I have been reading the icon for awhile with the Jesuit theologian Karl Rahner for company. For Rahner as for Teilhard the Sacred Heart is an indispensible symbol of God’s love. And yet, like Teilhard, he believed that it had been rather devalued as a result of certain aspects of the popular devotional practice. Here are a few reflections on what I have taken from Rahner thus far.
|Mosaic in Jesuit College Innsbruck|
Because of this centrality of the Sacred Heart to the gospel message Rahner, like Teilhard wanted to see a renaissance in the devotion on these lines. ( As I understand Rahner, that is.) And like Teilhard, he also saw Sacred Heart as a pivotal aspect of Ignatian spirituality. Indeed, it seems to play a similar integrative role for both men. For Teilhard it is a symbol which allowed to integrate his Ignatian religious and spiritual beliefs with his scientific ideas. For Rahner the Sacred Heart is described as a ‘anti-toxin’ to the essentiall feature of Ignatian spirituality : indifference to the world. Indeed, he argues tha: ‘ if not protected against itself it can be rationalistic, cold, calculating, skeptical, icy, exaggerating the relativism of all things other than God’ (Rahner, Mission and Grace, III: 189).
The sublime gift of indifference is saved from being a deadly poison only when it is received by someone with an adoring devotion to love: someone who dares to have a heart, being an adorer of the Heart. (193) … the ultimate source of love is the Heart of the Lord. And hence Ignatian spirituality can only be healthy if it loves that Heart and loves union with it.

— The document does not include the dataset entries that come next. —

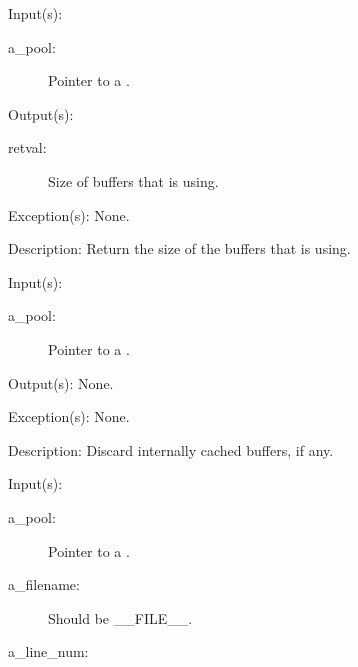 \begin{capi}
	\begin{capilist}
	\item[Input(s): ]
		\begin{description}\item[]
		\item[a\_pool: ]
			Pointer to a .
		\end{description}
	\item[Output(s): ]
		\begin{description}\item[]
		\item[retval: ]
			Size of buffers that  is using.
		\end{description}
	\item[Exception(s): ] None.
	\item[Description: ]
		Return the size of the buffers that  is using.
	\end{capilist}
\label{pool_drain}
	\begin{capilist}
	\item[Input(s): ]
		\begin{description}\item[]
		\item[a\_pool: ]
			Pointer to a \classname{pool}.
		\end{description}
	\item[Output(s): ] None.
	\item[Exception(s): ] None.
	\item[Description: ]
		Discard internally cached buffers, if any.
	\end{capilist}
\label{pool_get_e}
\label{pool_get}
	\begin{capilist}
	\item[Input(s): ]
		\begin{description}\item[]
		\item[a\_pool: ]
			Pointer to a .
		\item[a\_filename: ]
			Should be \_\_FILE\_\_.
		\item[a\_line\_num: ]

\end{description}
\end{capilist}
\end{capi}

Otherwise all that is most sublime in it becomes most deadly.’ (199)
In other words, the Jesuit’s devotion to the Sacred Heart is not an option. It is, as Rahner puts it: the ‘true flowering’ of the devotion. As Fr. Philip Endean S.J. argues, therefore: 'Rahner’s intent was not to destroy Sacred Heart devotion, but to renew it. In the aftermath of Vatican II, however, the Sacred Heart seems to have vanished from public Catholic rhetoric.' (Read here.) It seems to me that the need for renewal in the devotion to the Sacred Heart is more urgent and more necessary than ever before in the Church. From the standpoint of this blog, that renewal must necessarily involve exploring the imagery which has dominated ( and perhaps distorted) the devotion.